14.         It is appropriate to look at the law. The Tribunal in Gulshan made clear and has repeated subsequently in Shahzad (Article 8: legitimate aim) [2014] UKUT 85 (IAC) at paragraph (31):

“Where an area of the rules does not have such an express mechanism, the approach in R (Nagre) v Secretary of State for the Home Department [2013] EWHC 720 (Admin) ([29]-[31] in particular) and Gulshan (Article 8 – new Rules – correct approach) [2013] UKUT 640 (IAC) should be followed: i.e. after applying the requirements of the rules, only if there may be arguably good grounds for granting leave to remain outside them is it necessary for Article 8 purposes to go on to consider whether there are compelling circumstances not sufficiently recognised under them.”

15.         The Court of Appeal in MM (Lebanon) v Secretary of State for the Home Department [2014] EWCA Civ 985 at paragraph 128 went on to state:

“Nagre does not add anything to the debate save for the statement that if a particular person is outside the Rule then he has to demonstrate, as a preliminary to a consideration outside the Rule that he has an arguable case that there may be good grounds for granting leave to remain outside the Rules. I cannot see much utility in imposing this further intermediary test. If the applicant cannot satisfy the Rule, then there either is or there is not a further Article 8 claim. That will have to be determined by the relevant decision maker.”

16.         Ironically (because MM (Lebanon) had not been determined at that time) that approach appears to be exactly what the First-tier Tribunal Judge has done in this instant case. At paragraph 23 he has referred to Gulshan. He has thereafter looked at the factual scenario and analysed a considerable amount of case law and Section 55 of the Borders, Citizenship and Immigration Act. He has analysed the position carefully of the third and fourth Appellants and made findings of fact which are not challenged by the Secretary of State. Having weighed the jurisprudence in the evidence before him he then found that there was nothing in the evidence to persuade him that the third Appellant should be removed from the United Kingdom and has gone on to give reasons. He has then analysed the test set out in Razgar and the principles enunciated in Huang v the Secretary of State for the Home Department [2007] UKHL 11 and the need to balance the interests of society with those of individuals and groups.
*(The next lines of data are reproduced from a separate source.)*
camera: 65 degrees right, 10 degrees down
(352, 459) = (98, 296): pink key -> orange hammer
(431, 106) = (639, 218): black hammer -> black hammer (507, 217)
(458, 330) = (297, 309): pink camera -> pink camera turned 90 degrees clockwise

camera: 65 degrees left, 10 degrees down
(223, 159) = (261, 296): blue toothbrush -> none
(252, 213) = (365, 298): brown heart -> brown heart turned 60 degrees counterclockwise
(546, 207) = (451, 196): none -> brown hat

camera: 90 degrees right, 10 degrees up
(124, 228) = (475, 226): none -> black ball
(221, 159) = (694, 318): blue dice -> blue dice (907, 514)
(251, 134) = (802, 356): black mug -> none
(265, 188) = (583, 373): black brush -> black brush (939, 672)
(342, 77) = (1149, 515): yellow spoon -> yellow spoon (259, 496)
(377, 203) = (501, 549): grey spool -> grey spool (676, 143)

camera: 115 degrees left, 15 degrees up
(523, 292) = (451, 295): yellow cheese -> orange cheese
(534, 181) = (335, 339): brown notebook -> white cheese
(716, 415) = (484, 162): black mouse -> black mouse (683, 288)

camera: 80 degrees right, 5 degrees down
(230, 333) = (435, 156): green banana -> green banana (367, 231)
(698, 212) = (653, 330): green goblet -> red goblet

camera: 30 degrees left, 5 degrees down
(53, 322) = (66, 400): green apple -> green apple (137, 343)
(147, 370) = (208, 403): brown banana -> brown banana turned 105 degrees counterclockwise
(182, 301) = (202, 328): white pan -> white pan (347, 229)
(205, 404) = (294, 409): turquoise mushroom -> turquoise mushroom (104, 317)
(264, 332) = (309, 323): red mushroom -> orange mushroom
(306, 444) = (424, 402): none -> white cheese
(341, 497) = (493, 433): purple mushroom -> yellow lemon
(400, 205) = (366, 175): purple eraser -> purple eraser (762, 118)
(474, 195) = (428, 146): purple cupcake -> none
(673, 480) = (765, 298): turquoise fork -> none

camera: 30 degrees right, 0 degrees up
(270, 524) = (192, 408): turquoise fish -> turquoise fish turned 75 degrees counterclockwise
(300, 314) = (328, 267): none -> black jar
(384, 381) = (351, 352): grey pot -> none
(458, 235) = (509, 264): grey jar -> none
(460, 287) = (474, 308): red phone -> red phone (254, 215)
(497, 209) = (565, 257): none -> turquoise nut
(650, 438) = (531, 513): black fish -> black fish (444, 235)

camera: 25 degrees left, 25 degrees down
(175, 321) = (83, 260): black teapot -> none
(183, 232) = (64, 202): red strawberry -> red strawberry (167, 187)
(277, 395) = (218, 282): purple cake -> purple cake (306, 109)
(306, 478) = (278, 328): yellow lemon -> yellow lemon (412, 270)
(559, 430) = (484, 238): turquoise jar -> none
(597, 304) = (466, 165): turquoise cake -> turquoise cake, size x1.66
Judge Walters has considered the issue of proportionality in some detail at paragraph 43 and made overall conclusions at paragraph 44 that Article 8 is engaged under paragraph 46 and the decisions appealed against would cause the United Kingdom to be in breach of the law or its obligations under the Human Rights Act.

17.         The analysis that the judge has carried out is a full and thorough one and whilst I acknowledge that he has put considerable reliance on the fact that the youngest child is now aged 8, speaks English, has never been to India and has spent all of her life in the UK, these are factual findings that he was entitled to make and an assessment that he was also entitled to make.

18.         In such circumstances the decision of the First-tier Tribunal Judge does not disclose a material error of law and the appeal of the Secretary of State is dismissed. This decision applies for all Appellants.

Decision

19.         The decision of the First-tier Tribunal Judge discloses no material error of law and the appeals of the Secretary of State are dismissed and the decision of the First-tier Tribunal Judge is maintained.

20.         The First-tier Tribunal Judge made an order pursuant to Rule 45(4)(1) of the Asylum and Immigration Tribunal (Procedure) Rules 2005. No application is made to vary that order and none is made and the anonymity direction is therefore maintained.